What are you connecting to the output? If the load is too low a value, it could be dragging down the output. You could try a smaller collector resistor.

 

[stuhagen]

What are you connecting to the output? If the load is too low a value, it could be dragging down the output. You could try a smaller collector resistor.

I am trying to connect to a after market car computer. This computer could not read a rising signal only a dropping one. So as you can see, this simple circuit does indeed do the job. Some of the inputs in the new car computer have options to either turn on or turn off the internal pull-up resistor. Maybe I will try both ways just to see.

Besides, did not think going lower than 1k would help. Usually I see a 2.2k as a pull-up for these applications.

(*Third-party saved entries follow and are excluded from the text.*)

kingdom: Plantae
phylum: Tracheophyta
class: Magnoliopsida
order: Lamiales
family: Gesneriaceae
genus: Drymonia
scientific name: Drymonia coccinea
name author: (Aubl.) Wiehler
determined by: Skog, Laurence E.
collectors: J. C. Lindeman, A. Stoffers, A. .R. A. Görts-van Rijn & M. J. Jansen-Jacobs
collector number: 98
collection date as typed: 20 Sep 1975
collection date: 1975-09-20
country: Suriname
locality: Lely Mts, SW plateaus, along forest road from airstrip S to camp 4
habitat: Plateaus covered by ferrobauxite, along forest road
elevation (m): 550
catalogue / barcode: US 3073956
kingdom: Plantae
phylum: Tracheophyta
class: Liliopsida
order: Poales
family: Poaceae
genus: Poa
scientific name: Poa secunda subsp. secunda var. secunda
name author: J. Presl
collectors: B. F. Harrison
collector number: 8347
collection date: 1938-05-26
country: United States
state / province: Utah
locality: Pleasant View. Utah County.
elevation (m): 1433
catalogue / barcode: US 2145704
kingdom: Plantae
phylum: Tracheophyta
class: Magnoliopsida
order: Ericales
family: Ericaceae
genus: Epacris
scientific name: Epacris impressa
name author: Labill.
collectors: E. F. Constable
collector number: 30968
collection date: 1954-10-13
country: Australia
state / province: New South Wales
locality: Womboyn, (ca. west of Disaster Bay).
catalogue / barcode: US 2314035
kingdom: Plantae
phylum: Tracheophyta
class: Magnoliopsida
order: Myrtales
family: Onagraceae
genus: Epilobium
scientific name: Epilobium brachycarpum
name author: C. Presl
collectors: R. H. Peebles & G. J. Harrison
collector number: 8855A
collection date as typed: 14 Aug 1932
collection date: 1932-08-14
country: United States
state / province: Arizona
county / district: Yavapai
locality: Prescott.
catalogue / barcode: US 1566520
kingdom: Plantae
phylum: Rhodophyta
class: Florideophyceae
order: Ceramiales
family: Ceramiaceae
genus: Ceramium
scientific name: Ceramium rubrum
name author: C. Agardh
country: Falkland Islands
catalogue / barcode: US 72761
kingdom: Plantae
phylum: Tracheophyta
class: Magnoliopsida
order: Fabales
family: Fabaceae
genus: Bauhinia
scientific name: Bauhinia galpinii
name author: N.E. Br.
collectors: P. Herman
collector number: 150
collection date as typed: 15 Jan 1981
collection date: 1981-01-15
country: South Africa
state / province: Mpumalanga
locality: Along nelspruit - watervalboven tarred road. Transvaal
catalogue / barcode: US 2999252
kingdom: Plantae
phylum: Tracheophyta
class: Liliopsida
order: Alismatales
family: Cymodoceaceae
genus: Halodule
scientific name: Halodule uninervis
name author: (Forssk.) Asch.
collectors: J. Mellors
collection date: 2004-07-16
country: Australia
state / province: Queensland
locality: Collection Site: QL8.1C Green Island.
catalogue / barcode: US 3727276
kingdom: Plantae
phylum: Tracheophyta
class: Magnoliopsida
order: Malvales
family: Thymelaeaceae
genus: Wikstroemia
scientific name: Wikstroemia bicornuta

If my tries fail, maybe I will try a 500 ohm?

 

[crutschow]

If it has an internal pull-up then you shouldn't even need a collector resistor. Just connect the collector to the input with the option of the internal pull-up ON.

 

[eTech]

Hi

I agree with Crutschow..

I would also try it without the cap or greatly reduce the cap size, to maybe 0.001 mfd

eT

 

[tomizett]

Just check it with the load (computer) disconected and the pull-up resistor in-circuit, just to make sure it does what you expect (you don't have a dead transistor or a resistor you wheren't expecting).

If the connection to the computer is pulling the output down then it's drawing significant current; have a good read of the datasheet/manual to see why this could be. It could possibly be a current-loop input, a bi-directional port or something? You don't want to risk damaging the new computer by driving excessive current into it (although automotive electronics are usually pretty tough).

 

[alec_t]

I agree with Crutschow and eTech. It doesn't get simpler than 1 resistor + 1 transistor.